Ikthiar Bersanding Syukur

Ujung Timur Tebet, 15 Agustus 2010, 21.00 WIB



Dalam tata kalimat sederhana objek akan selalu berada pada posisi terakhir. Pasrah ditimpakan apapun kata kerja yang dikehendaki oleh subjek yang berdiri perkasa di awal kalimat. Dan mengertilah bahwa kita manusia adalah juga sebuah objek. Objek penciptaan hasil kreasi Tuhan, Subjek yang Maha Agung. Karena kita akan senantiasa terikat oleh kehendakNya, maka sepantasnya objek yang baik, kita menerima kehendak tersebut dengan pasrah dan ikhlas. Dan sepantasnya objek yang beriman, kita meyakini bahwa kehendak Tuhan yang menimpa kita adalah semuanya baik untuk kita. Dengan begitu cukuplah kita atas apa yang menjadi kehendakNya dan kemudian senantiasa mensyukurinya.

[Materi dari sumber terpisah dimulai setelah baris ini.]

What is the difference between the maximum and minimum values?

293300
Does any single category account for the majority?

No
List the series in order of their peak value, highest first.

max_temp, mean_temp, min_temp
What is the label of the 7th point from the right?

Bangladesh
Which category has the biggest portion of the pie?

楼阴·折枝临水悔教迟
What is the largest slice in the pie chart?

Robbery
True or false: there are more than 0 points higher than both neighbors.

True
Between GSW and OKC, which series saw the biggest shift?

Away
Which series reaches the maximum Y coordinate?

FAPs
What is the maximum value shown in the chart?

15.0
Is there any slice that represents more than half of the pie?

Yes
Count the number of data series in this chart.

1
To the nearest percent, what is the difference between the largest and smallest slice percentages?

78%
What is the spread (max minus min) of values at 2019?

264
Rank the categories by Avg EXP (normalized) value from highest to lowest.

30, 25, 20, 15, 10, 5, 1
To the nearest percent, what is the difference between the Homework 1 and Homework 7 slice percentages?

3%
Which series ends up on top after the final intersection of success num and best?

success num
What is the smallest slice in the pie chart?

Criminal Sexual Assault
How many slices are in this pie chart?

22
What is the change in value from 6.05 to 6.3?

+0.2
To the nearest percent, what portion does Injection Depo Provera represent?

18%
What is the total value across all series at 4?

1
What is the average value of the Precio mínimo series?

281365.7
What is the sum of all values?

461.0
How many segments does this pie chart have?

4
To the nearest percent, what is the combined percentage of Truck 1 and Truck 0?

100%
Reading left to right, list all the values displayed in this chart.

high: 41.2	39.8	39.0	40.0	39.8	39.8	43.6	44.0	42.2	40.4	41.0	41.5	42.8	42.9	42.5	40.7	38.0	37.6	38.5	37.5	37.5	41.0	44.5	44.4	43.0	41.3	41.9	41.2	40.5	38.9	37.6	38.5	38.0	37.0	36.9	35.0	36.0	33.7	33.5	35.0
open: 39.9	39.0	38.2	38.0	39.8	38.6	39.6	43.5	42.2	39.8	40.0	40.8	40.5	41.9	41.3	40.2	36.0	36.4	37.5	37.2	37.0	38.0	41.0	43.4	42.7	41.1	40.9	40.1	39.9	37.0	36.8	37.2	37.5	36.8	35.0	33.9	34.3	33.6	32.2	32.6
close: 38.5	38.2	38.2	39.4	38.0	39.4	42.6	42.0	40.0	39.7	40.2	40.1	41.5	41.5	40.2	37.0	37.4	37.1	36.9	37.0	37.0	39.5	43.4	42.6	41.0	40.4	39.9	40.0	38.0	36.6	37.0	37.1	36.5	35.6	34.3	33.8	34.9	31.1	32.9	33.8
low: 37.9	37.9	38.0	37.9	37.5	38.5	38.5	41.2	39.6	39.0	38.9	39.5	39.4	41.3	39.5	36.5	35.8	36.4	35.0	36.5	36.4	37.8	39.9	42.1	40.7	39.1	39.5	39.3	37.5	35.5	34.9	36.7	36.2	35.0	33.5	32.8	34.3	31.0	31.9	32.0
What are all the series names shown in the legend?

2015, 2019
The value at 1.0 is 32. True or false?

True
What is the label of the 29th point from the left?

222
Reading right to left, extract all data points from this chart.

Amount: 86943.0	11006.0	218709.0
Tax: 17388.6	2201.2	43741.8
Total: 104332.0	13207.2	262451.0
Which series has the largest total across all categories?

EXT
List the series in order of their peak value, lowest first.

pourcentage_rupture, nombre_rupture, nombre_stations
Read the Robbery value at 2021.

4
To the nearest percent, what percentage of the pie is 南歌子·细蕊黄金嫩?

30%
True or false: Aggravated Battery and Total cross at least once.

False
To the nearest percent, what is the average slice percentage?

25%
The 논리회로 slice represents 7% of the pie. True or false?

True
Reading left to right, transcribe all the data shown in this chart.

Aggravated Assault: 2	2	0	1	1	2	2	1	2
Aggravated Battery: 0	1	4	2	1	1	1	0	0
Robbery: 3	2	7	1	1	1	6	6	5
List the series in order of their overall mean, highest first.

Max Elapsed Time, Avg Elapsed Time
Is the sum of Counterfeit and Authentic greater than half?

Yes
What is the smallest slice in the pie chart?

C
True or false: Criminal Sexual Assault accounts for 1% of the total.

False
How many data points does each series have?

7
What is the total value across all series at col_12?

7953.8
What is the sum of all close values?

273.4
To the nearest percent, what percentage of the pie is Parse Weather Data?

Namun menjadi objek tidak berarti menceraikan kehendak dari diri seorang manusia. Karena dalam banyak hal manusia tidak melulu menjadi objek, ia pula menjadi subjek yang sudah barang tentu juga berkehendak dan berkeinginan. Manusia adalah subyek dalam menjalani kehidupannya sekaligus menjadi obyek penciptaan yang terikat pada kehendak Penciptanya. Bukankah kehendakNya bergantung pada kehendak kita untuk berusaha. Karena Tuhan tidak akan merubah keadaan suatu kaum sampai mereka merubah keadaannya sendiri. Maka objek yang beriman adalah terlebih dulu menjadi subjek yang berikhtiar, berusaha, dan berjuang baru kemudian ia menjadi objek yang bersyukur.


Dengan demikian rasa syukur tidak boleh diartikan sebagai pasrah dan menyerah. Sebab perjuangan juga merupakan konsekuensi keimanan pada Tuhan. Karena Tuhan melengkapi kita dengan akal bersamaan dengan rasa tidak pernah puas dalam nafsu diri. Keduanya membolehkan kita memiliki mimpi dan cita-cita untuk kemudian meletupkan segala potensi diri dalam perjuangan untuk meraihnya. Namun ketika kehendakNya sudah mengejawantah, tidak ada yang bisa dilakukan selain pasrah dan bersyukur, dan sebelum nyata kehendakNya itu, maka kewajiban kita sebagai yang mengimaniNya untuk berjuang sekuat tenaga.


Menjadi orang yang bersyukur bukan berarti menjadi fatalis yang tak berdaya. Karena syukur bukan berarti menerima mentah-mentah segala sesuatunya tanpa proses perjuangan sebelumnya. Syukur bukan berarti memberikan pipi sebelah kanan ketika yang kiri mendapat tamparan tanpa perlawanan. Syukur bukan pula berarti kita menerima diupah kecil dan tetap pada kemiskinan tanpa ikhtiar merubah nasib. Syukur bukan merasa cukup pada apa yang ada sekarang padahal Tuhan memberikan kesempatan pada kita untuk menerima lebih. Syukur bukan berarti berhenti dan tidak berubah karena yang demikian merupakan pengkhianatan pada kehidupan yang pasti senantiasa bergerak dan berubah. Syukur adalah sikap lapang dada dan berterima kasih yang muncul atas apapun kehendak Tuhan terhadap hasil perjuangan kita yang melelahkan. Maka syukur hendaknya selalu datang mengikuti ikhtiar, karena ikhtiar kan memberikan makna pada lantunan syukur kita kepada Tuhan.


Sadarilah bahwa kita adalah subjek sekaligus objek. Maka berikhtiarlah dengan segenap daya upaya, bersabarlah dalam kesulitan, kepenatan, kejenuhan, serta keletihan yang menyertai perjuangan itu kemudian tersungkurlah dalam sujud mensyukuri apapun takdir Tuhan atas apa yang telah kau upayakan. Berjuanglah, bertawakallah dan kemudian bersyukurlah.